╭─ RECORDS
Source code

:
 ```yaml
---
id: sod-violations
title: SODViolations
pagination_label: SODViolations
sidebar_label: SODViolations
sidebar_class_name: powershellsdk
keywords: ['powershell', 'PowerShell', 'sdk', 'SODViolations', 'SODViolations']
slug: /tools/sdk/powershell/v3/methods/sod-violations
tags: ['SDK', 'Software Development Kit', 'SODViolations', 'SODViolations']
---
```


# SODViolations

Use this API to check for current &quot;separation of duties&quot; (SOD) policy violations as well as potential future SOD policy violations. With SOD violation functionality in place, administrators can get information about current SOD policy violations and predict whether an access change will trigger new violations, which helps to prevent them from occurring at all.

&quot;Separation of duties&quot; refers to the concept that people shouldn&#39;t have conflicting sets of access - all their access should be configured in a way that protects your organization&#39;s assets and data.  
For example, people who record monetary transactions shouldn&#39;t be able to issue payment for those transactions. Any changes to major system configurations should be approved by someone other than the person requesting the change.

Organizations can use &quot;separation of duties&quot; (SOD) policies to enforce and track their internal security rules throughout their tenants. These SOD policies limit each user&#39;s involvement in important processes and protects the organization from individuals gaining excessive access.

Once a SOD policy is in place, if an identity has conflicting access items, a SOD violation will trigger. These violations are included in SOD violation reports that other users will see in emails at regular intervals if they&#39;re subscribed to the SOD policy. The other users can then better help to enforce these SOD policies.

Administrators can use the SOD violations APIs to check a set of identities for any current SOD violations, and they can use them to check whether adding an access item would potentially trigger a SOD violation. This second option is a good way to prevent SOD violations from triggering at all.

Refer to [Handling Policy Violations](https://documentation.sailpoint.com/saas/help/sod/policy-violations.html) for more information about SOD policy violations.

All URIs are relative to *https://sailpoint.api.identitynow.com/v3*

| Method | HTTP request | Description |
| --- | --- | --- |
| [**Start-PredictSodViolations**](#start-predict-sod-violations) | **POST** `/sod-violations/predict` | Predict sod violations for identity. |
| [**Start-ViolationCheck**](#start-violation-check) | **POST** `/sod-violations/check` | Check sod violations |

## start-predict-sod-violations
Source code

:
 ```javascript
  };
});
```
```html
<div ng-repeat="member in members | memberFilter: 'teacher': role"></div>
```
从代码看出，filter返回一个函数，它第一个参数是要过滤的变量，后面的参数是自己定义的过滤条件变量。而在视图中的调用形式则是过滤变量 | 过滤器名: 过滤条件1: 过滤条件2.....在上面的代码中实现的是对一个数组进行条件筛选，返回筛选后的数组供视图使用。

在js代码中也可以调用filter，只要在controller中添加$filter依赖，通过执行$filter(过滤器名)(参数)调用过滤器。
╰─
▸ **INSTRUCTIONS TO FOLLOW**
Could you reproduce, exactly, every line above from the line with "For example, people" to the line with "Once a SOD policy", and no other line? Both ends count.

▸ **RESPONSE**
For example, people who record monetary transactions shouldn&#39;t be able to issue payment for those transactions. Any changes to major system configurations should be approved by someone other than the person requesting the change.

Organizations can use &quot;separation of duties&quot; (SOD) policies to enforce and track their internal security rules throughout their tenants. These SOD policies limit each user&#39;s involvement in important processes and protects the organization from individuals gaining excessive access.

Once a SOD policy is in place, if an identity has conflicting access items, a SOD violation will trigger. These violations are included in SOD violation reports that other users will see in emails at regular intervals if they&#39;re subscribed to the SOD policy. The other users can then better help to enforce these SOD policies.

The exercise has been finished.